Sales of previously owned homes in the United States experienced a slight uptick in May, although the overall market remained constrained due to high mortgage rates and limited inventory, according to data released by the National Association of Realtors (NAR).
In May, contract closings increased by 0.2%, reaching a seasonally adjusted annual rate of 4.3 million units. However, compared to the previous year, sales were down by over 18% on an unadjusted basis, highlighting the challenges faced by the housing market. One of the primary factors affecting home sales is the impact of high mortgage rates, discouraging potential buyers and hindering existing homeowners from listing their properties. The median selling price of homes declined by 3.1% from the previous year, standing at $396,100.

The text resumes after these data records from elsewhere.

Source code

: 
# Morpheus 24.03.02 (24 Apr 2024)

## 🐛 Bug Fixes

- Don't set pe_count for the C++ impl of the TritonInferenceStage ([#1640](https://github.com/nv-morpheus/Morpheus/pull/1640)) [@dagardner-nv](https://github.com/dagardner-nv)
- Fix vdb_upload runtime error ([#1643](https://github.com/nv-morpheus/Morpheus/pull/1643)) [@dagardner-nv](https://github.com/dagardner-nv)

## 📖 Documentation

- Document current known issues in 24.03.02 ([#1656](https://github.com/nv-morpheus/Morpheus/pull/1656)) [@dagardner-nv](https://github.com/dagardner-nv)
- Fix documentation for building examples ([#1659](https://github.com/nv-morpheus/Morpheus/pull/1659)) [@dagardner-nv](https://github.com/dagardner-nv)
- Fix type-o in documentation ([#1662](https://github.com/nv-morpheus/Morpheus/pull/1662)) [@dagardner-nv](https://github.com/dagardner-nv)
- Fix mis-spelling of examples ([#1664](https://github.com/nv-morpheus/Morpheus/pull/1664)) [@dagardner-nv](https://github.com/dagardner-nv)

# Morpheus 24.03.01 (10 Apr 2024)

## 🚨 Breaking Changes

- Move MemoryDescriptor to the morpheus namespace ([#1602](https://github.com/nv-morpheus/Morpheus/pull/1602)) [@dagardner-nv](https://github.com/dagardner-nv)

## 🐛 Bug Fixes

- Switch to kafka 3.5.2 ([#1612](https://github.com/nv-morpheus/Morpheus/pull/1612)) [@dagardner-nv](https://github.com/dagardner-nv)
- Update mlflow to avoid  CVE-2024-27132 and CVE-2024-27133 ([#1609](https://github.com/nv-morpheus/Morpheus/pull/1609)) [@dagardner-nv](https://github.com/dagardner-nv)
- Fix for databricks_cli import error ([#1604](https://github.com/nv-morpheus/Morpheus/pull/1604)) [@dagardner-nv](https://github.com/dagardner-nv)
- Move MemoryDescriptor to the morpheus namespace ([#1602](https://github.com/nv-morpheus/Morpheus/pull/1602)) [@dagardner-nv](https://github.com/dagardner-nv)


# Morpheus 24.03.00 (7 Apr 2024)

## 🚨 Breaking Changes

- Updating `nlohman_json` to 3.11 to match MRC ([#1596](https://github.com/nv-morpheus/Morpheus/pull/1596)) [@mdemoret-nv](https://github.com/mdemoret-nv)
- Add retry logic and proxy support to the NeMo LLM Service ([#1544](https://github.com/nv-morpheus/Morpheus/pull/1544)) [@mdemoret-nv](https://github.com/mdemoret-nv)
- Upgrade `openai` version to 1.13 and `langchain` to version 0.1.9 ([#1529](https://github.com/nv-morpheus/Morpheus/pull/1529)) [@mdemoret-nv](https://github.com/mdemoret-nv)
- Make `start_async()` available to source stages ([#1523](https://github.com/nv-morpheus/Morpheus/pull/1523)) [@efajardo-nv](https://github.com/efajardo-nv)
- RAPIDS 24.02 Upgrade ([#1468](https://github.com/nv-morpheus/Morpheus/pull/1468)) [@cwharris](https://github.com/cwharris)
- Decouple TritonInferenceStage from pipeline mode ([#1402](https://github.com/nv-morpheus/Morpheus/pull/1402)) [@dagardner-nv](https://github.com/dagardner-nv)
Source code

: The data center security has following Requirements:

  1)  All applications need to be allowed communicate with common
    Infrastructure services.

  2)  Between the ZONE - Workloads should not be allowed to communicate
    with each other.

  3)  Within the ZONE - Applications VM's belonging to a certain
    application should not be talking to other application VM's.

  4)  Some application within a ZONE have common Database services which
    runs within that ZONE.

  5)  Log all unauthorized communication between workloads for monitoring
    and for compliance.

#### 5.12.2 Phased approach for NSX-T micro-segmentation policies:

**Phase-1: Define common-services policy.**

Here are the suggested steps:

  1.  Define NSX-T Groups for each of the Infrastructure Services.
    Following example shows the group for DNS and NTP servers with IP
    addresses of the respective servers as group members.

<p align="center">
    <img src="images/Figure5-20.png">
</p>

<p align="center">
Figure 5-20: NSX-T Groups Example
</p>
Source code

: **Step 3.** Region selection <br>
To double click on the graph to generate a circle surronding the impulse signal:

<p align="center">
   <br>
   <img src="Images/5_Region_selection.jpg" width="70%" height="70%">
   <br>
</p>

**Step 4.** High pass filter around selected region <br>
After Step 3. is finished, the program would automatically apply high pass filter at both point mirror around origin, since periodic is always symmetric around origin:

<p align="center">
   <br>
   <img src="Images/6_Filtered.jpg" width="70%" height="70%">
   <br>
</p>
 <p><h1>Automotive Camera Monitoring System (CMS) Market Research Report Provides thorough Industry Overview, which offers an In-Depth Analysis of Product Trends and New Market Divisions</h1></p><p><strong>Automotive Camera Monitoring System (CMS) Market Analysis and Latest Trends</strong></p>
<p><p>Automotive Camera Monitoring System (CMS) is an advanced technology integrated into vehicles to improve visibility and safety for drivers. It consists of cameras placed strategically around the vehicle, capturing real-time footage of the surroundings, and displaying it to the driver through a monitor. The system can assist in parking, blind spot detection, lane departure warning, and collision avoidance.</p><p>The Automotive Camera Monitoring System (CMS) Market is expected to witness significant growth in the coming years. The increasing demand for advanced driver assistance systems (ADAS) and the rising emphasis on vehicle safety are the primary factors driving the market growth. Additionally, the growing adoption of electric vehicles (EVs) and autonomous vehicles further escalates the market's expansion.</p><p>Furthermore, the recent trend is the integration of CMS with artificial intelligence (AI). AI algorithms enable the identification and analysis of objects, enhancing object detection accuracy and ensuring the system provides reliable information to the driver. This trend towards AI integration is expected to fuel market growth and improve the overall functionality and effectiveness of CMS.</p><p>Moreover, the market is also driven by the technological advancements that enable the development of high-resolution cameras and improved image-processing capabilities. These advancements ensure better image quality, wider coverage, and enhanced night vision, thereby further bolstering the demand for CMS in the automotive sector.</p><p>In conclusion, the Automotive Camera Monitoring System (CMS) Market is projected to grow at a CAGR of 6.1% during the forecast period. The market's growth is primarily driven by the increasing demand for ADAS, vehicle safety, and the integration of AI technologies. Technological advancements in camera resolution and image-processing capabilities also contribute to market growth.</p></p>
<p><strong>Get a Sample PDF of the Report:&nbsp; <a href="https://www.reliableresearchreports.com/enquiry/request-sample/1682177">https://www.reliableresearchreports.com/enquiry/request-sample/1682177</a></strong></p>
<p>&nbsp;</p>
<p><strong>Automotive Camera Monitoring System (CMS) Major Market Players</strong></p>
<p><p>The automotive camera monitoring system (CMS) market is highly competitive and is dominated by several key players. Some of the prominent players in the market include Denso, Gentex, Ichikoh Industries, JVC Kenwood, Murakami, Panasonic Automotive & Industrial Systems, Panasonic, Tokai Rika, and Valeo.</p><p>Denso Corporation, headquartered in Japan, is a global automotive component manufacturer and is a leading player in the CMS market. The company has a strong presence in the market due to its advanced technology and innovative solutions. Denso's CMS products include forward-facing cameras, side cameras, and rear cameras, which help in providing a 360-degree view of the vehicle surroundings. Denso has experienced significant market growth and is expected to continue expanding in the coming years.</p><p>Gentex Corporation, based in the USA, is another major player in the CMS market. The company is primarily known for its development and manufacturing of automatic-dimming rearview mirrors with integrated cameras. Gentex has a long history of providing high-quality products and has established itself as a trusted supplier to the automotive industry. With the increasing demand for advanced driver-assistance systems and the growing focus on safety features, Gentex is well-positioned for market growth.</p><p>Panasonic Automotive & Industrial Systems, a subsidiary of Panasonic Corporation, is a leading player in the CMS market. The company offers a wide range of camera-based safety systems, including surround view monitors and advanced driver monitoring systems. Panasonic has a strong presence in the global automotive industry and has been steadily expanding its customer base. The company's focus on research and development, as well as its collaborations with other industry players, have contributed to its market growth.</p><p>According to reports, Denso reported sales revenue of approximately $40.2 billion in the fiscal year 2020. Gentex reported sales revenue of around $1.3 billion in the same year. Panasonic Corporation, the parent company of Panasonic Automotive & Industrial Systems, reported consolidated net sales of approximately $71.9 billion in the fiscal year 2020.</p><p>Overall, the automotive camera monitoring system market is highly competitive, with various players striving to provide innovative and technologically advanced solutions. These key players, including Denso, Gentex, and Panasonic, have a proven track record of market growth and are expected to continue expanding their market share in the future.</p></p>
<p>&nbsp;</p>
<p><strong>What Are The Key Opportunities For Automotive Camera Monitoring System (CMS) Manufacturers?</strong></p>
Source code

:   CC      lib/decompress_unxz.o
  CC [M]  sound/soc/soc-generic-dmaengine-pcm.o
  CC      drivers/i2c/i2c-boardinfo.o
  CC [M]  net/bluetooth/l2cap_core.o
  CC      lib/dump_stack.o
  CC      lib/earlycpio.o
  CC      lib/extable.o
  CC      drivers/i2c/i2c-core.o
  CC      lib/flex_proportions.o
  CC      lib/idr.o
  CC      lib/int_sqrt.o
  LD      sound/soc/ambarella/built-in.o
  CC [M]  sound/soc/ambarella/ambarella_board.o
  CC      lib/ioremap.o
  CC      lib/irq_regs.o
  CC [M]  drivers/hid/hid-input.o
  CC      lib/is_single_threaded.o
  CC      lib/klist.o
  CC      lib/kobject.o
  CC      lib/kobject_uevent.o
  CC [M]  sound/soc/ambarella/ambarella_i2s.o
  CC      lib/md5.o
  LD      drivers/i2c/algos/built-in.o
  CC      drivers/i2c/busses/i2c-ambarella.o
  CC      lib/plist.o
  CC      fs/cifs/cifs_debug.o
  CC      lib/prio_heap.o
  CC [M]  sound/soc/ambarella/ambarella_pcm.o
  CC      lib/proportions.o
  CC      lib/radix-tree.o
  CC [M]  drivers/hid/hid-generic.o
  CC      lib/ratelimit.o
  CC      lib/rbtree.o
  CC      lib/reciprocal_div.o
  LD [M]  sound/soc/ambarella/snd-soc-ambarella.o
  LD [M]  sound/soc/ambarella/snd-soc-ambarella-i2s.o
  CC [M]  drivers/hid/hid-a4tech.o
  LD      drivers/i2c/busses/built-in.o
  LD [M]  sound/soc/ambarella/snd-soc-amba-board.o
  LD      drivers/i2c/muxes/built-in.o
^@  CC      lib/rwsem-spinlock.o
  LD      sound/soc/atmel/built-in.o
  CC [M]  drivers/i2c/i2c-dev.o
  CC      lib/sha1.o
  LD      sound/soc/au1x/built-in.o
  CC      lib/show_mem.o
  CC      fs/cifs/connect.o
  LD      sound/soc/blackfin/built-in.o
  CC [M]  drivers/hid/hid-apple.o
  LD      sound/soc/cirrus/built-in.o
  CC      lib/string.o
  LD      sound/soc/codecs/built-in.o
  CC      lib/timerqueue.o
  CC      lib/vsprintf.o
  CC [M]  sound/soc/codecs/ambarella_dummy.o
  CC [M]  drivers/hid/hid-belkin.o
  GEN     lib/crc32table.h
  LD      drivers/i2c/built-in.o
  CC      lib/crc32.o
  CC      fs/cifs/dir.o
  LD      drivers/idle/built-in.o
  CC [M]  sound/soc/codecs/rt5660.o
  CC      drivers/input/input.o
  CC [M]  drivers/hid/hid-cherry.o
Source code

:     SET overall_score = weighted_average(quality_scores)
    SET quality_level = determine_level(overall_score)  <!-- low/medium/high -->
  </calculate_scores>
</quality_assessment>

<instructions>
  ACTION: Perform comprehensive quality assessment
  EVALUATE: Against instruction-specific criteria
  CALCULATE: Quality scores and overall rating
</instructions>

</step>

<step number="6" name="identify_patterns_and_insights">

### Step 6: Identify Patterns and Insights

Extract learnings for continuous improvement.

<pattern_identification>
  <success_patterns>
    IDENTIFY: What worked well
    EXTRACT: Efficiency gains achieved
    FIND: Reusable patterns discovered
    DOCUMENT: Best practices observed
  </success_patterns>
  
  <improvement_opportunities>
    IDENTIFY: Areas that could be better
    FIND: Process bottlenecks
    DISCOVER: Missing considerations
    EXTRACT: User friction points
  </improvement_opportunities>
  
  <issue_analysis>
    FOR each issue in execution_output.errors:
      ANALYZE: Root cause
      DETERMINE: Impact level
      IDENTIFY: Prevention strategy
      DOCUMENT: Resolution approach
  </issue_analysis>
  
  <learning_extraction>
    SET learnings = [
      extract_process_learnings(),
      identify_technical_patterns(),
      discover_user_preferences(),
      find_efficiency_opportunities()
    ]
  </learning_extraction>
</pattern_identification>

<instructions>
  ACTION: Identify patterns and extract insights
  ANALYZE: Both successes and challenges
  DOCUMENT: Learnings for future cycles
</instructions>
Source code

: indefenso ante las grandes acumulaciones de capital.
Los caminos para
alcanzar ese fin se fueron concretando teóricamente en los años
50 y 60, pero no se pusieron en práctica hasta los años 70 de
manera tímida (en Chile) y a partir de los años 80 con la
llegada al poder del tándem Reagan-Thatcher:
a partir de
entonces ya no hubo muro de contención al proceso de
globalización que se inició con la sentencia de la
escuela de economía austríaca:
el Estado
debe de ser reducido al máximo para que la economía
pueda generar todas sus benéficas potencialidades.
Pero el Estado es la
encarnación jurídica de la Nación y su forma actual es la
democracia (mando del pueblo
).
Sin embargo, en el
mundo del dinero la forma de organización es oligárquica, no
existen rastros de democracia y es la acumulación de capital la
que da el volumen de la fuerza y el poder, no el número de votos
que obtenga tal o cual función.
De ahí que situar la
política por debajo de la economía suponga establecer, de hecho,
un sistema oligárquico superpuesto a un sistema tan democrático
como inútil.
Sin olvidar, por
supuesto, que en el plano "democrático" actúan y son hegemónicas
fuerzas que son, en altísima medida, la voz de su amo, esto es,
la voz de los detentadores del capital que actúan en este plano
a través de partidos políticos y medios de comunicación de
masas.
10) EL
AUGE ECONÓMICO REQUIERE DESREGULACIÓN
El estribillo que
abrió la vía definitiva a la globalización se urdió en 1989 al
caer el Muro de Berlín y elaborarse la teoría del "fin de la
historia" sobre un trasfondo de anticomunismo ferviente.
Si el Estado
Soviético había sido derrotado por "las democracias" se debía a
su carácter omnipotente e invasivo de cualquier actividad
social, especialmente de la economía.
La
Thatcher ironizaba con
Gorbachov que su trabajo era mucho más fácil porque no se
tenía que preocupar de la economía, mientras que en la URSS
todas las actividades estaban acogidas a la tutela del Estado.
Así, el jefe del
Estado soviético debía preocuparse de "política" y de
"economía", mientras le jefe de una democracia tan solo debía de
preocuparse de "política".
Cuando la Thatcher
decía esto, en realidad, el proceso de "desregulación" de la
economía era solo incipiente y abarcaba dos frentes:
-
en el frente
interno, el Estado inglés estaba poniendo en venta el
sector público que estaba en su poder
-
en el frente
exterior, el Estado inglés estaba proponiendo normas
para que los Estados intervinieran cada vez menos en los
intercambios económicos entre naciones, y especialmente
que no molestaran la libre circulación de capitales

Meanwhile, the number of homes for sale continued to dwindle, falling by 6.1% from the previous year to a total of 1.08 million units. That’s the lowest inventory level for any May in data back to 1999. These figures are coherent with results found by Redfin.
This inventory shortage, combined with high mortgage rates, has redirected buyers towards new properties, resulting in an increase in homebuilder sentiment and new construction.
The supply-demand imbalance is evident in the inventory levels. At the current pace of sales, it would take only three months to sell all the properties on the market, indicating a tight market condition. A closer look reveals that 74% of homes sold were on the market for less than a month, with properties spending an average of 18 days in the market in May.
*Bottom line: While the market continues to grapple with supply constraints and higher mortgage rates, the slight growth in existing home sales provides a glimmer of hope. The housing sector’s recovery relies heavily on addressing these challenges, which will require increased inventory levels and more favorable mortgage conditions to support homebuyers and sellers alike.